By this time he had settled into what is known around here as the “ancestor chair,” handed down through the LeBaron family.

“I have come to talk about pickleball and Black Bart,” he announced, in a tone of voice one might use to call the U.S. Senate to order. No shortage of pomposity.

“You’re not going to try to tell me that he invented the game between robberies, are you?” I asked.

“No,” he replied. “Just outlining my agenda. All I have to say about pickleball is if the game didn’t have such a silly name, if it was called something more serious - as paddleball is, or something so exotic that most people don’t know where the name came from, like tennis - it wouldn’t cause the trouble it does.

“Or at least the general population would stop snickering every time they hear or read the word. Pickleball! Pickleball! Hee hee hee.”

“You have a point,” I said. “Maybe you could ask your friends to submit possible names. Offer a prize.”

Great idea!” he said. “The winner gets a permanent seat on the Oakmont Village Association board. Whataya think about that?”

“What do YOU think about being ridden out of Oakmont on a rail?”

“Hee Hee,” said Sam.

“Now on to the next matter,” he continued. “There was a story in your newspaper the other day about the ‘Khaki Bandit.’ Did you see it?”

I allowed that I had read in the CrimeBeat column about the bank robber who has gone unidentified and unchallenged for five years, averaging a bank robbery every five months, from Gualala and Glen Ellen to Napa and east into the Sierra foothills, hitting Groveland, near Yosemite, and a bank in Trinity County.

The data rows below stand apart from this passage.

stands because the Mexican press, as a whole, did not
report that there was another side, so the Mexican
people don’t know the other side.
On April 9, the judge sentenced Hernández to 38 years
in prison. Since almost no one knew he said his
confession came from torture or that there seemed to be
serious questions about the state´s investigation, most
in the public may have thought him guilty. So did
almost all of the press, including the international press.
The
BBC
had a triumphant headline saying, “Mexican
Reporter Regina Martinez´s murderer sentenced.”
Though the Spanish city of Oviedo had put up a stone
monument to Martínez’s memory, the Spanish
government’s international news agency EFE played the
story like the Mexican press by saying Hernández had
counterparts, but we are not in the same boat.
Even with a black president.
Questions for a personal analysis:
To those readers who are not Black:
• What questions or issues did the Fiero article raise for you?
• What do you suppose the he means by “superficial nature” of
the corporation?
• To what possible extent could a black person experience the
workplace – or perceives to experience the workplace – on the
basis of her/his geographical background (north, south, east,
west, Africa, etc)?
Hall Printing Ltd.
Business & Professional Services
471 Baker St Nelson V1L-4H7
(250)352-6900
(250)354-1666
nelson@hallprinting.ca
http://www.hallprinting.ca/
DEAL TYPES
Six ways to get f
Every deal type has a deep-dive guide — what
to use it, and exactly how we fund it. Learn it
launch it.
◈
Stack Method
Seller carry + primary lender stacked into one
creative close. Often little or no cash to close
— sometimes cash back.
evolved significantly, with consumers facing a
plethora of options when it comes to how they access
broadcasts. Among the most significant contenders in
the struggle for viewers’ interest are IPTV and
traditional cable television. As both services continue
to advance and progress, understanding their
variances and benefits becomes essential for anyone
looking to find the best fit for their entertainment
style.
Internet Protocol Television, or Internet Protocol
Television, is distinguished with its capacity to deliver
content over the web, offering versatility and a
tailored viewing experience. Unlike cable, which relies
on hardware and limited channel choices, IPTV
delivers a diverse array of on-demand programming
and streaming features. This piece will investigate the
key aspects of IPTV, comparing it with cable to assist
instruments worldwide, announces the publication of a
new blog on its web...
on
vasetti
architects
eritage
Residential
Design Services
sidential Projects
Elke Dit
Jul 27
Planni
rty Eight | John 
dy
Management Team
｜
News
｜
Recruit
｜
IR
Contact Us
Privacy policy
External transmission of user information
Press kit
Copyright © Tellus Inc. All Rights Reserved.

“Yep,” said Sam. “‘From the Sierra Nevada to the Pacific Coast!’ That’s what the story said. That’s where Bart operated, stopping and robbing every Wells Fargo stage he encountered from 1877 to 1883, from Duncans Mills to Sonora. And it said they call him the Khaki Bandit because he wears khaki pants. Do you get the connection? Black Bart rides again!”

“Black Bart didn’t ride before,” I pointed out. “He always walked out of the woods, carrying his shotgun, wearing a linen duster and a flour sack mask with eyeholes … never a horse in sight.”

“OK,” said Sam, “but think of that grimy flour sack, the dune-colored duster. You could call them both khaki. Bart wasn’t black. He was the original Khaki Bandit.”

“I guess you could say that,” I said, wondering how I was going to get him out the door and on his way to wherever it is he goes. I wasn’t about to remind him that the legendary stage robber had provided his own nickname - “The PO-8” - by leaving a verse in the cash box he emptied of $300 in a holdup of the Duncans Mills-to-Point Arena stage in 1877.

But Sam was way ahead of me. “Gimme those poems again,” he commanded. “I like to hear those Bart poems.”

“If I recite them, will you leave?” I asked.

“Maybe,” he said. And I figured it was worth a shot.

So, just for Sam, one more time (misspellings corrected). You can call it:

“Bart’s Lament.”

“I’ve labored long and hard for bread

“For honor and for riches

“But on my corns too long you’ve tread

“You fine-haired sons of bitches.”

A second verse - a further thought, if you will - turned up in the cash box after a robbery a year later between Quincy and Oroville in the foothills. The spelling is a little better and the form is closer to classic.

“Here I lay me down to Sleep

“To wait the coming morrow

“Perhaps Success perhaps defeat

“And everlasting Sorrow.

“Let come what will I’ll try it on

“My condition can’t be worse

“And if there’s money in that Box

‘Tis money in my purse.”

There you go, I said.

“It always gets me right here,” said Sam, clutching his chest. I thought I saw a tear in his eye.

He sighed. “They don’t make desperados like they once did. We haven’t seen a flower sack mask in years.”

He finished his fancy coffee, doffed his derby and headed for the door.

“Always a pleasure,” I called out to him. “So long, Sam. Keep an eye out for desperados – or anyone with a pickleball paddle.”